The Undergraduate Council’s decision last month to postpone its grant to the Harvard-Radcliffe Christian Fellowship (HRCF) has led College administrators to scrutinize the student group’s bylaws and constitution.
At a council meeting last month, representative Jason L. Lurie ’05 charged that the Harvard Asian Baptist Student Koinonia (ABSK) and HRCF discriminate on the basis of religion, and said that supporting these organizations would violate the council’s constitution.
According to excerpts from their constitutions that Lurie read at the meeting, members of both organizations have to subscribe to the groups’ faiths in order to be eligible for leadership positions.
HRCF’s constitution states: “Officers of this organization must subscribe without reserve to...principles of faith” that include belief in the resurrection of Jesus Christ and the existence of the Holy Spirit.

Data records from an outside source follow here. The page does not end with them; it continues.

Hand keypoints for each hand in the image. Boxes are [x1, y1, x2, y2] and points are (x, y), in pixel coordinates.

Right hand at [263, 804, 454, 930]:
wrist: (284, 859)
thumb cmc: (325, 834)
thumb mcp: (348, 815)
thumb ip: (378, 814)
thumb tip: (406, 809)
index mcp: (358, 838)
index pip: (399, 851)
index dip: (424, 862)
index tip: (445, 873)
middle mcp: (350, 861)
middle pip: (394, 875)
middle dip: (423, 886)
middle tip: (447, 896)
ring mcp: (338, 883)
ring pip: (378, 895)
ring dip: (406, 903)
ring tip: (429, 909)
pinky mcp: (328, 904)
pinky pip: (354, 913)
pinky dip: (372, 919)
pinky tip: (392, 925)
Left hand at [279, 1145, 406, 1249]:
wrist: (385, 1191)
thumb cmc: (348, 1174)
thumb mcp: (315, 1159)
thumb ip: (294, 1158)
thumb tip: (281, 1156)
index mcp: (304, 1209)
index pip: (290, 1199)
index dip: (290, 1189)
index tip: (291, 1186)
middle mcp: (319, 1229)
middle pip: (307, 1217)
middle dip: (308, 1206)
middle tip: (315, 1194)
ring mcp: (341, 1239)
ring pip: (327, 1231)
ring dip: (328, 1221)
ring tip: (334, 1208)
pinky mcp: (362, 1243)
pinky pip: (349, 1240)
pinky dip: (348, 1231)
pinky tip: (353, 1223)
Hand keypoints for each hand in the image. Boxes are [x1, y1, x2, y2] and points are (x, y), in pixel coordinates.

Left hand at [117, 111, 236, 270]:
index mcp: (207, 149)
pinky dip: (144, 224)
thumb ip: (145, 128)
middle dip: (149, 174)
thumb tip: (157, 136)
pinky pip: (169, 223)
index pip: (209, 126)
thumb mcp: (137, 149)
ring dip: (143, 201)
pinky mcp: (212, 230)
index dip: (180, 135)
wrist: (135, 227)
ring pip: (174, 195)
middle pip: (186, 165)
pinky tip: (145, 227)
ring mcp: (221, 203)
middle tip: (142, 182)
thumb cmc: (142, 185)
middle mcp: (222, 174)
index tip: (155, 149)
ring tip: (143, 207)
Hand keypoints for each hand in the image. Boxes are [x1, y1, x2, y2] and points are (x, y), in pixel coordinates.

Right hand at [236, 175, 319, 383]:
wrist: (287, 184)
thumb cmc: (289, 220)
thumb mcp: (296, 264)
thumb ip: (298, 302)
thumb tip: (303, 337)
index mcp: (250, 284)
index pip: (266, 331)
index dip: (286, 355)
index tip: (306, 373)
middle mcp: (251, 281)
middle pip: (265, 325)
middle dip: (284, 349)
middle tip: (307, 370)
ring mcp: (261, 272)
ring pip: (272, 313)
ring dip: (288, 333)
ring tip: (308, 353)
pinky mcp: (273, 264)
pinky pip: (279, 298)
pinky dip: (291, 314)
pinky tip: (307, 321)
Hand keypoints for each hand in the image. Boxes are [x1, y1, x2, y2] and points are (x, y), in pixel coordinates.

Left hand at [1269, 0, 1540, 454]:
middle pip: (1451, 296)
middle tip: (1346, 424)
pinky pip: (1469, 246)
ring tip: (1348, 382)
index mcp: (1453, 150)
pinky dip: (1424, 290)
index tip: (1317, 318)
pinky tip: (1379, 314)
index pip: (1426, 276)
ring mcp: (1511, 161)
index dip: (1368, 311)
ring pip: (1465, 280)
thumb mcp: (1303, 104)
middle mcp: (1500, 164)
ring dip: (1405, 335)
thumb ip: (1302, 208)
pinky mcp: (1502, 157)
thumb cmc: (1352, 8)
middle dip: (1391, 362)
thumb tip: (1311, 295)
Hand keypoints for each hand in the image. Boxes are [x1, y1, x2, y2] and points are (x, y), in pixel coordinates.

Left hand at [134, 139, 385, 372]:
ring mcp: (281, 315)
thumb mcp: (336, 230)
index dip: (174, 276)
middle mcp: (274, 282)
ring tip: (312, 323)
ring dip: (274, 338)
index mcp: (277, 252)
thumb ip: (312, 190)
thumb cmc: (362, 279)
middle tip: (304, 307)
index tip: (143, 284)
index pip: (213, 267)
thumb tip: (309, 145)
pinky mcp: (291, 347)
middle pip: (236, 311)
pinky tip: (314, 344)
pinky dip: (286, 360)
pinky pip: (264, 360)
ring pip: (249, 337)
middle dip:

While the grant for ABSK was approved the following week, council Finance Committee Chair Jessica P. Lau ’04 said the HRCF funding remains tabled because administrators are scrutinizing the fellowship’s policies.
Associate Dean of the College David P. Illingworth ’71 wrote in an e-mail that he examined HCRF’s constitution and met with the organization’s executive board after learning of the events at the council meeting.
Illingworth also wrote that he and Dean of the College Harry R. Lewis ’68 have “raised the issue of possible discrimination with the Committee on College Life.”
Illingworth indicated that HRCF failed to comply with the Faculty of Arts and Science’s (FAS) non-discrimination policy. According to the FAS Student Handbook, no official undergraduate organization may have a constitution that discriminates on the basis of creed or several other characteristics.
“The sense of the [Committee on College Life] on this matter was quite clear: student groups should not discriminate for membership or in the choice of officers,” Illingworth wrote. “I have let the HRCF know of this opinion. I have offered to work with them to develop constitutional changes which would bring them into compliance.”
Lewis also wrote in an e-mail that the administration gets involved with student groups’ criteria for choosing leadership “only with great reluctance.”
When the council decided to table the bill, Deborah C. Morton ’03, a member of the organization’s executive board, noted that membership in HRCF is open to all.
Lewis cited the open membership as reason to drop any faith requirements for becoming a leader in the group.
“The simple principle that [all] members of student organizations should be eligible to be officers seems hard to oppose,” he wrote.
Morton, for her part, questioned the ability of a non-Christian to lead the group and said the council’s tabling of HRCF’s grant amounted to “discriminating against religious organizations.”
But according to Lewis, even without the restrictive clause in HRCF’s constitution, the group’s leadership is unlikely to be compromised.